Opposition is the portion of all whom God employs to make an advance move in his work by presenting truth specially applicable to their time. The controversy between Christ and Satan is to increase in intensity to the close of this earth's history. Those who dare to present truths that are not in harmony with the popular churches and with the world, will thereby become the objects of slander, reproach, and falsehood. Many who at first but partially unite with scoffers, finally lend themselves fully to Satan, to oppose and overthrow what God would build up.
There is to-day the same disposition to substitute the theories and traditions of men for the word of God as in the days of Christ, of Paul or of Luther. Ministers advance doctrines which have no foundation in the Scriptures of truth, and in place of Bible proof, they present their own assertions as authority. The people accept the minister's interpretation of the word, without earnest prayer that they may know what is truth. There is no safety in depending upon human wisdom and judgment. Said our Savior, "Search the Scriptures: for in them ye think ye have eternal life; and they are they which testify of me."
All who possess reasoning powers can know for themselves what is truth. Those who pray and search for light, will receive light. The reason why so many are groping their way in the fog of error is, that they take the assertions of men, instead of searching the word of God for themselves. "To the law and to the testimony; if they speak not according to this word, it is because there is no light in them." Worldlings and superficial Christians will accept nothing which interferes with their selfish love of pleasure; hence they are willingly ignorant of the truth which would save their souls. Satan works with all his deceptive art to present pleasing fables before the people, and he takes thousands in his snare.
The advocates of truth in our day should not expect their message to be received with greater favor than was that of the early Reformers. Nay, rather, they should expect greater difficulties and more determined opposition than were experienced by Luther and his fellow-laborers. Satan's hatred for the truth is the same in all ages; but as he sees that his time is short, he makes one last mighty effort, by signs and lying wonders, to deceive and destroy, not merely the unbelieving world, but the great mass of professed Christians who have not received the love of the truth that they might be saved. In the Second Epistle to the Thessalonians, Paul declares that the second coming of Christ will be preceded by "the working of Satan with all power and signs and lying wonders, and with all deceivableness of unrighteousness in them that perish; because they received not the love of the truth, that they might be saved. And for this cause, God shall send them strong delusion, that they should believe a lie, that they all might be damned who believed not the truth, but had pleasure in unrighteousness."
There was a present truth--a truth at that time of special importance--in the days of Christ, of Paul, of Luther; there is a present truth for the church to-day. But truth is no more desired by the men of to-day than it was by the Jews in the time of Christ, or by papists in the days of Luther.

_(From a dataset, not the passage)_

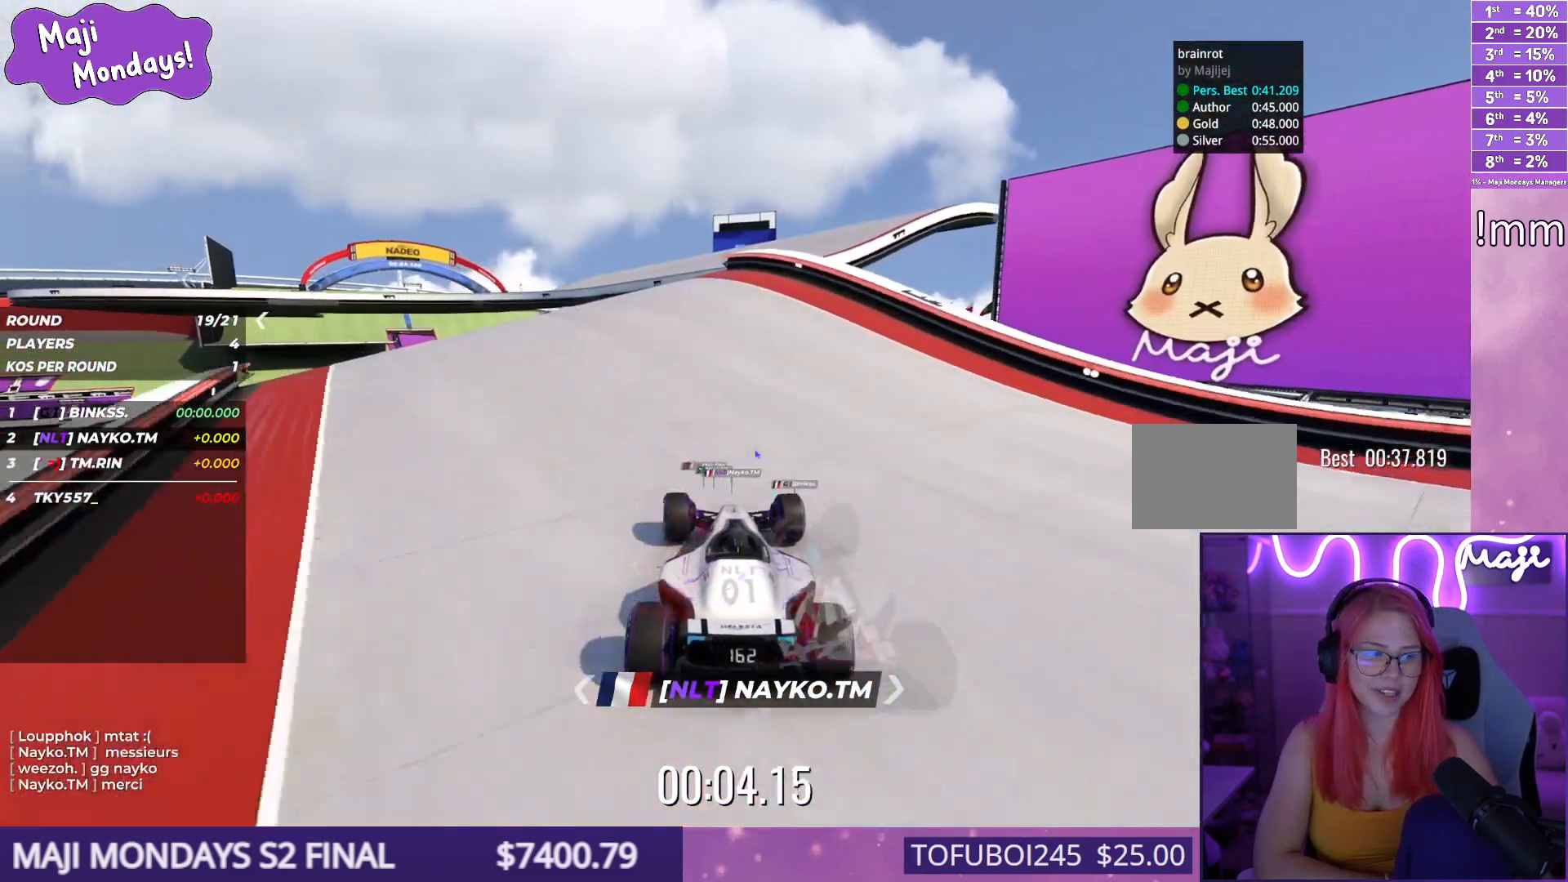
{"keys": ["left", "up"], "events": [[200, "left", "down"], [300, "left", "up"], [417, "left", "down"]]}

Therefore Satan, working now with tenfold greater power, succeeds as of old in blinding the eyes of men and darkening their understanding.
As those who now labor in the cause of reform, experience conflicts and trials, as they find their path hedged in by difficulties, and obstructed by the rubbish of error, let them remember that they are traveling the same road that prophets, apostles, and reformers of every age have traveled before them. Christ himself trod a more thorny path than any of his followers. They may comfort themselves with the thought that they are in good company. One mightier than Satan is their leader, and he will give them strength to be steadfast in the faith, and will bring them off victorious.